Paris, April 13 - Carrefour shares rose as much as 5 percent on Thursday after the world's second largest retailer surprised investors with better-than-expected sales growth in its competitive French main market.
Carrefour's French performance prompted brokers to raise their rating or price target for the stock, after Carrefour posted an 8.3 percent rise in total first-quarter sales to 20.4 billion euros ($24.82 billion) after Wednesday's market close.
Carrefour shares rose 3.4 percent to 44.46 euros by 0733 GMT. The stock hit its highest level in more than 2 years at 45.15 euros, while the DJ retail index added 0.9 percent. Carrefour shares have gained 12.6 percent this year.
It said it was on track to meet its target for higher sales growth this year than in 2005, which it has dubbed its turnaround year to deal with stiff rivalry in France where it generates about half of its sales.
ING raised its rating on Carrefour shares to "buy" from "hold", while JP Morgan raised the its recommendation to "overweight" from "neutral" and its price target to 50 euros from 40 euros. Oddo Securities raised its share price target to 51 euros from 48 euros while keeping its "buy" rating.

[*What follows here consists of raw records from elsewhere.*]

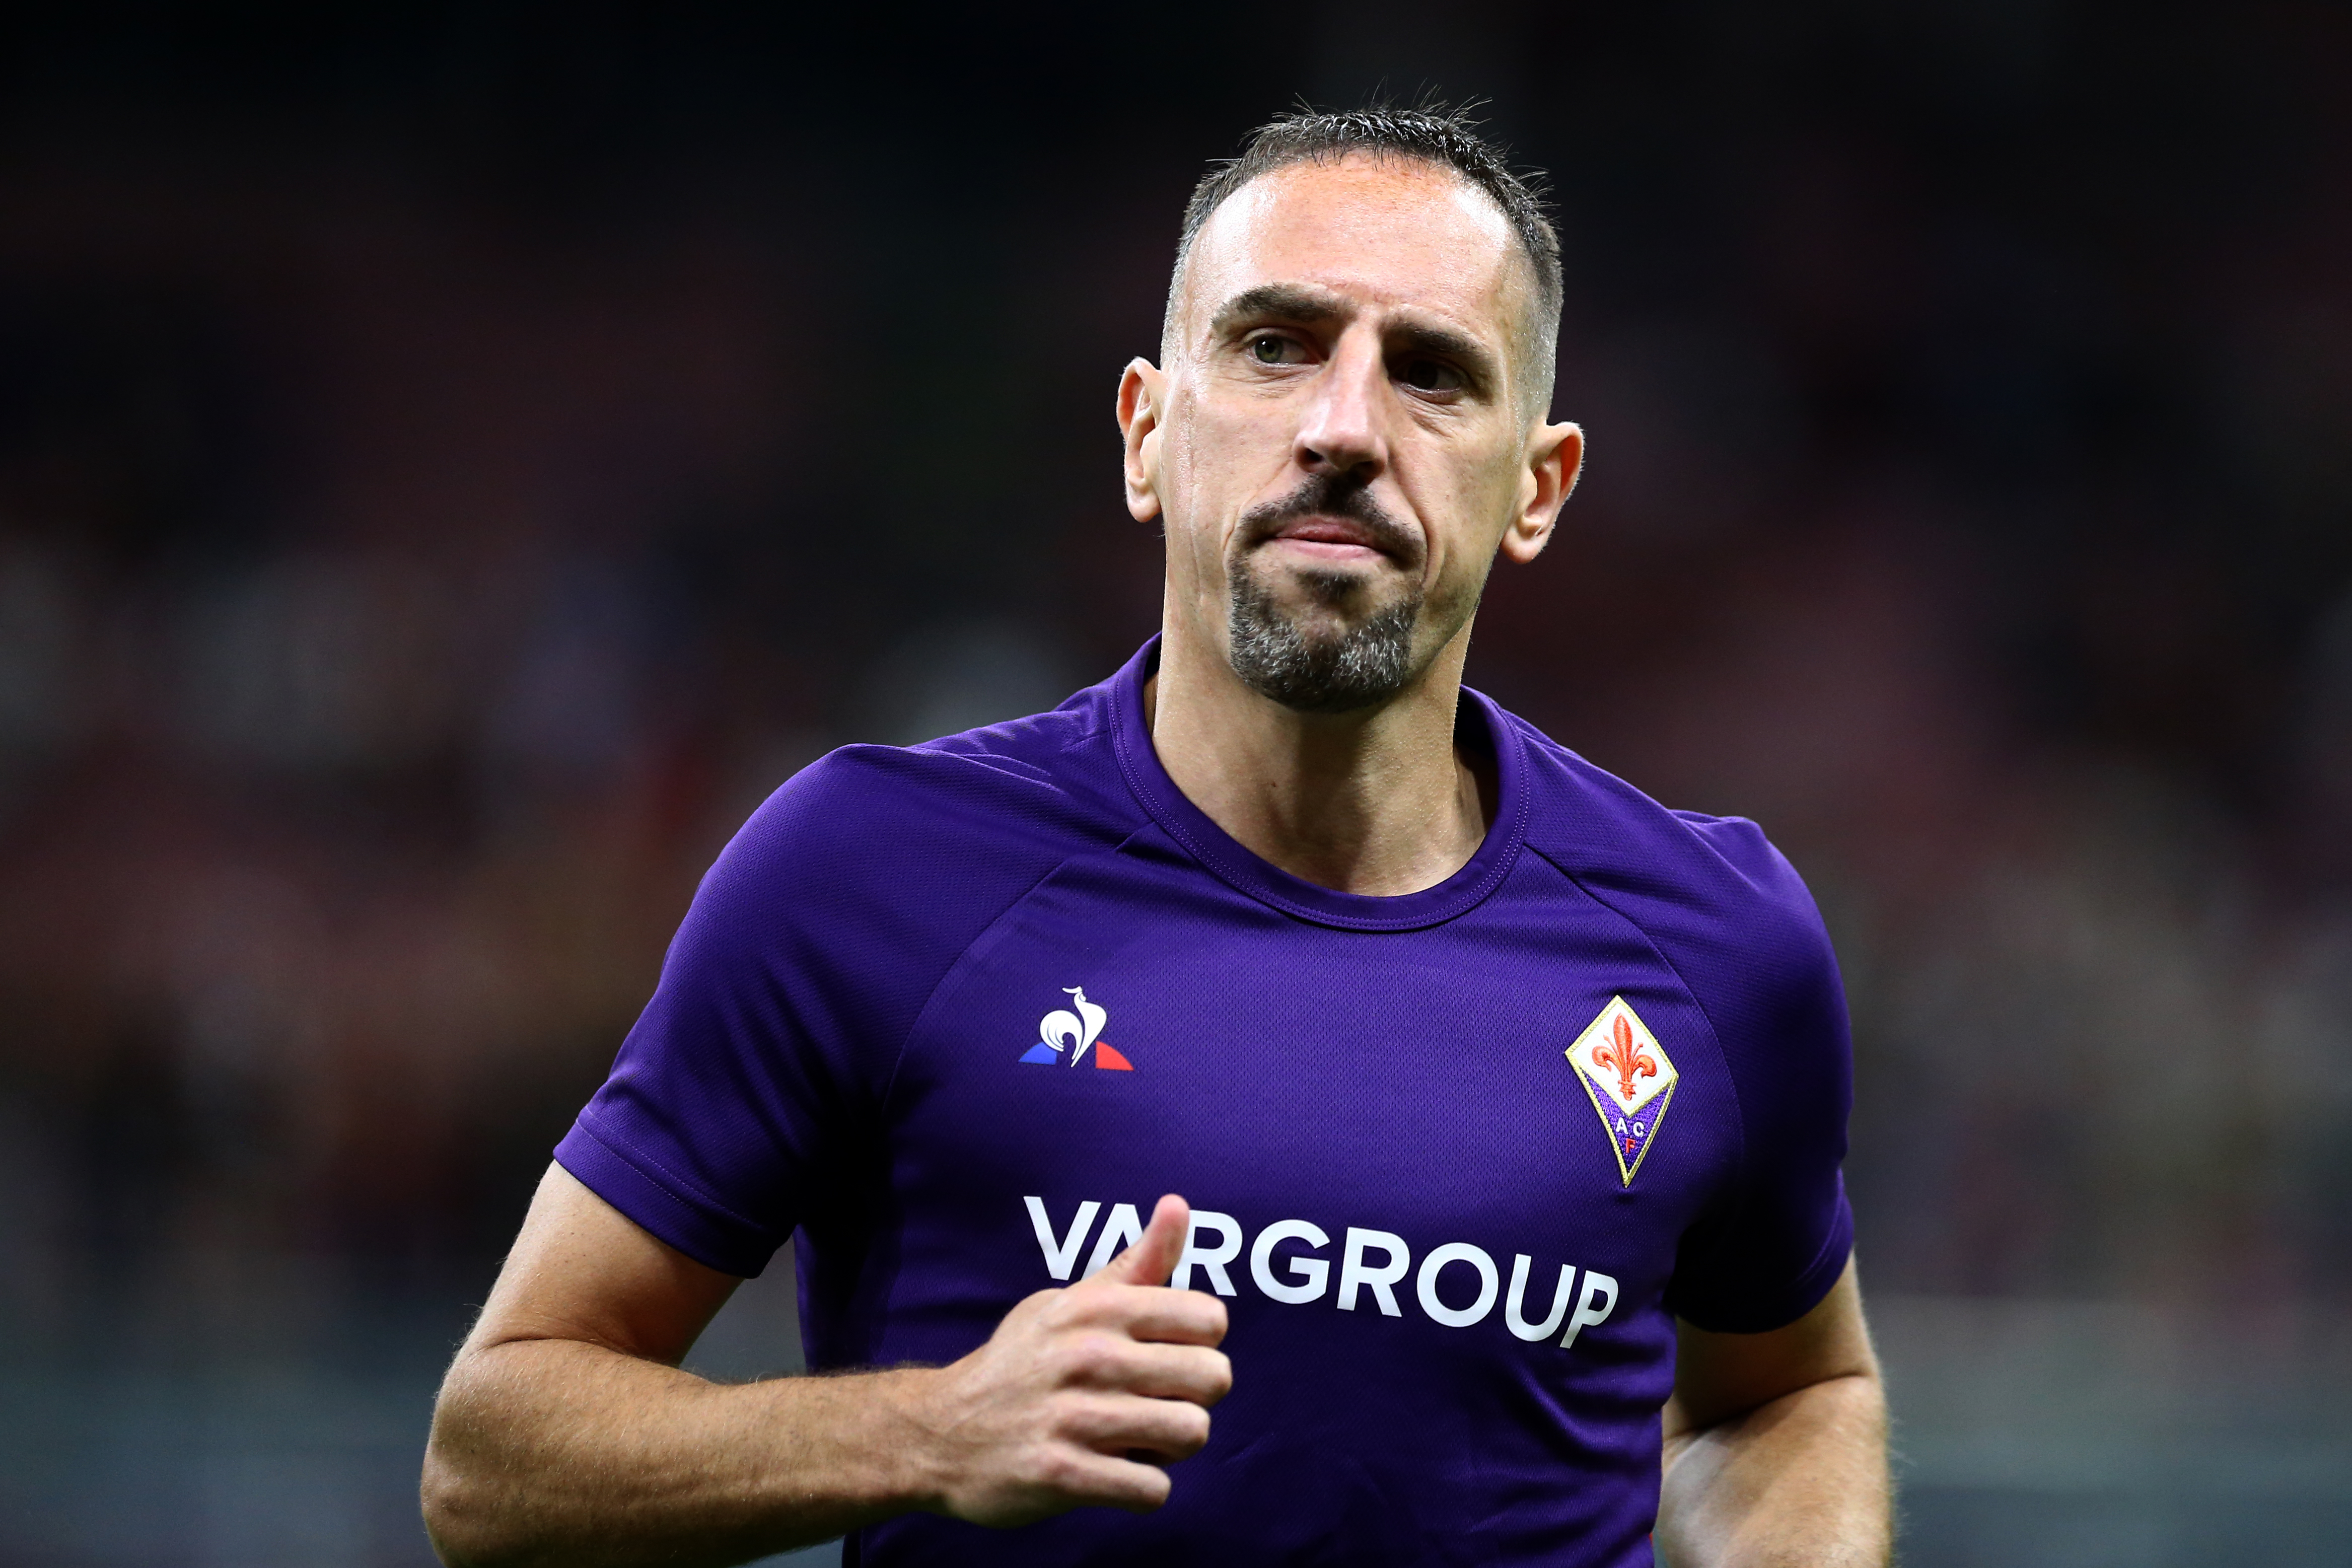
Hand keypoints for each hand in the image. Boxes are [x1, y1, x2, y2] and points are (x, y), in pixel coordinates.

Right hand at [900, 1194, 1232, 1527]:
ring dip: (1172, 1447)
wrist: (939, 1432)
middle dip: (1195, 1399)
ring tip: (1137, 1440)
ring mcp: (1074, 1417)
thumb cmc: (1021, 1362)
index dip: (1201, 1345)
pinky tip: (1113, 1474)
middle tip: (1157, 1404)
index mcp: (1096, 1308)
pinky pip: (1152, 1491)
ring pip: (1192, 1433)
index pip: (1210, 1319)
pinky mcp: (1062, 1474)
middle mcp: (1088, 1355)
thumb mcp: (1070, 1302)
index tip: (1168, 1357)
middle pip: (1213, 1378)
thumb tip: (1178, 1204)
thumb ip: (1136, 1264)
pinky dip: (1143, 1490)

"First quarter sales included good surprises and some minor disappointments," ING said, citing good performance in France and satisfactory performance in Spain as well as poor sale in Italy and weakness in Europe.
In France sales rose 5 percent, also like-for-like, to 9.7 billion euros. Hypermarket sales there grew 4.3 percent, including one month's sales of its hypermarket franchisee Hyparlo which it bought out earlier this year. They rose 1.7 percent on a like-for-like basis and without petrol revenues.

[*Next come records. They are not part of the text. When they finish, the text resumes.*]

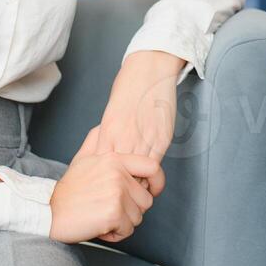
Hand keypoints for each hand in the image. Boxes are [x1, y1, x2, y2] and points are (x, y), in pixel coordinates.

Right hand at [48, 126, 164, 243]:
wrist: (48, 212)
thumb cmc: (68, 191)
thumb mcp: (83, 159)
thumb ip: (96, 142)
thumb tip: (103, 127)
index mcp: (114, 159)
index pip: (152, 167)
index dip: (157, 183)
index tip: (152, 192)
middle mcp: (118, 173)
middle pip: (146, 199)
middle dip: (131, 210)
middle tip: (110, 210)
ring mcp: (117, 193)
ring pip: (138, 217)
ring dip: (123, 224)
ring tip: (102, 217)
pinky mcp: (114, 213)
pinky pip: (128, 230)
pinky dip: (116, 234)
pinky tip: (101, 228)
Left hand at [94, 50, 181, 192]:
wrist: (148, 71)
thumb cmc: (128, 91)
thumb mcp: (112, 116)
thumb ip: (110, 138)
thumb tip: (110, 159)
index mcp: (108, 132)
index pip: (104, 168)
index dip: (105, 180)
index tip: (107, 186)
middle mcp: (125, 138)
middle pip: (120, 175)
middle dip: (120, 187)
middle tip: (122, 194)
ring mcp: (144, 139)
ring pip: (138, 174)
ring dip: (137, 183)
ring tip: (136, 186)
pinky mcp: (161, 138)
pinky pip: (154, 165)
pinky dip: (151, 173)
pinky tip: (149, 175)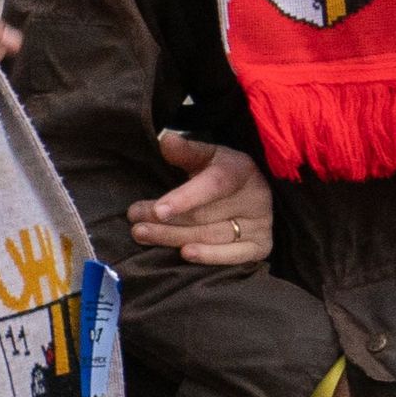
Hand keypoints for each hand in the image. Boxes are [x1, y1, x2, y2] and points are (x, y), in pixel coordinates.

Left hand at [127, 130, 274, 265]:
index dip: (185, 198)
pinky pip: (235, 255)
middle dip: (165, 220)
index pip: (212, 186)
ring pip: (211, 235)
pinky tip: (185, 254)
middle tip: (134, 219)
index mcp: (241, 171)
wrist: (254, 193)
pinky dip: (210, 256)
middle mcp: (255, 198)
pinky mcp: (261, 245)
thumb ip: (186, 151)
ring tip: (142, 233)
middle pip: (203, 215)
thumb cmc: (223, 173)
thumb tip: (166, 140)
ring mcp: (260, 224)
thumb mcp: (206, 156)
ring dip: (174, 237)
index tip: (158, 209)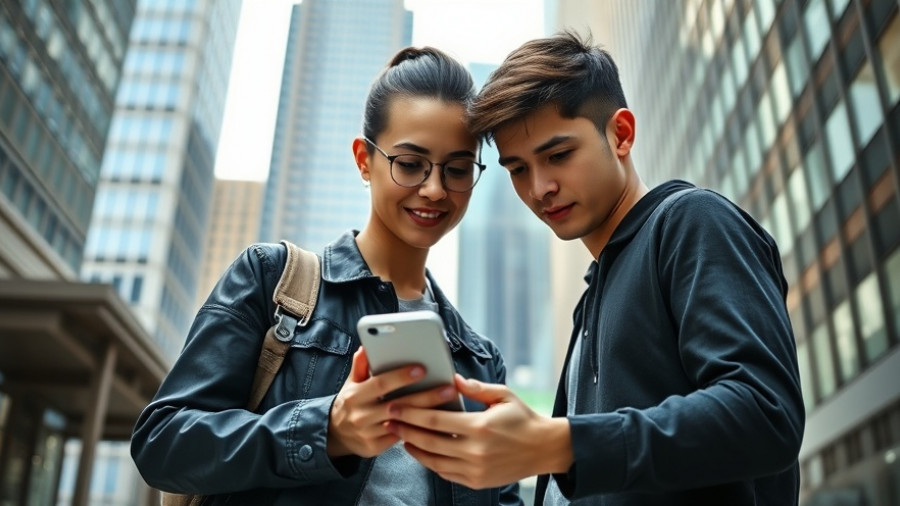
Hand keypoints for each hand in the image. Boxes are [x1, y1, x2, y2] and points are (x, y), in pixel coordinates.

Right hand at [327, 348, 459, 457]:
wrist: (336, 434)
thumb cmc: (351, 403)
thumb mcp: (351, 383)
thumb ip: (360, 366)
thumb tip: (365, 347)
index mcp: (355, 396)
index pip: (381, 384)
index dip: (401, 376)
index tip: (422, 369)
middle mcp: (361, 415)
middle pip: (399, 405)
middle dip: (426, 397)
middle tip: (448, 389)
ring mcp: (369, 434)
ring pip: (403, 424)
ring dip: (427, 415)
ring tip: (449, 405)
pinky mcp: (375, 448)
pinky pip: (401, 438)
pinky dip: (418, 430)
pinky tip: (437, 422)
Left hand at [385, 375, 572, 488]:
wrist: (544, 449)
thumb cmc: (523, 418)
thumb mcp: (503, 396)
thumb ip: (476, 388)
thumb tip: (452, 378)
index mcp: (479, 427)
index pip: (435, 421)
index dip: (411, 414)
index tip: (395, 407)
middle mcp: (474, 451)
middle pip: (429, 442)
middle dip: (405, 430)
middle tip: (389, 421)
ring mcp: (475, 469)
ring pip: (433, 461)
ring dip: (414, 449)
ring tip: (400, 437)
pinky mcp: (476, 481)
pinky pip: (445, 473)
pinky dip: (430, 463)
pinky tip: (421, 452)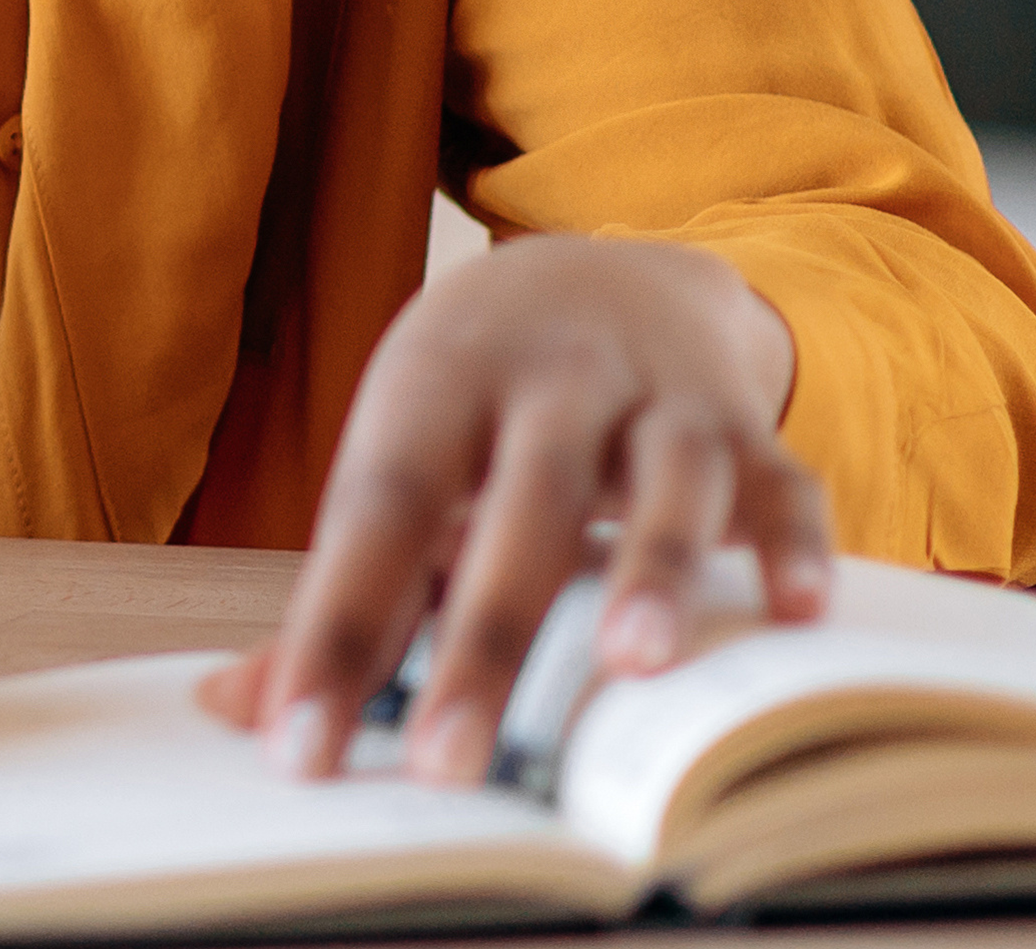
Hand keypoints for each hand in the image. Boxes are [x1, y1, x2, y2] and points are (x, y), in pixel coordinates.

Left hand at [203, 235, 832, 783]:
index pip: (377, 511)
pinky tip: (796, 611)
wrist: (604, 270)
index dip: (334, 628)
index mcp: (436, 383)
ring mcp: (657, 396)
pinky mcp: (747, 424)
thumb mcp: (403, 453)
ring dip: (652, 568)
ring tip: (630, 666)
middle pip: (518, 506)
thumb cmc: (479, 394)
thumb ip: (340, 589)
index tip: (300, 744)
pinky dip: (795, 541)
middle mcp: (549, 378)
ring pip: (663, 478)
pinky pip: (783, 479)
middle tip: (447, 764)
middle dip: (484, 638)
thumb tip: (238, 712)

Mixed growth performance in its international business, Europe -- excluding France -- would prove challenging, analysts said. Carrefour aims to boost the share of its international sales to diminish dependence on its home market.
"The glass is half empty," CM-CIC Securities said in a research note. The broker said international growth was well below its expectations, pointing out like-for-like sales fell 6.4 percent in Taiwan and 9.1 percent in Thailand.
Carrefour aims to be a top three player in countries where it is present or leave, such as in South Korea. Carrefour declined to comment on its South Korean store sale -- which analysts have valued at nearly $2 billion -- on Wednesday.
But a unit of Britain's Tesco and top South Korean retailer Lotte Shopping Co. have been picked as preferred bidders to buy Carrefour's Korean stores, the bidding companies said on Thursday.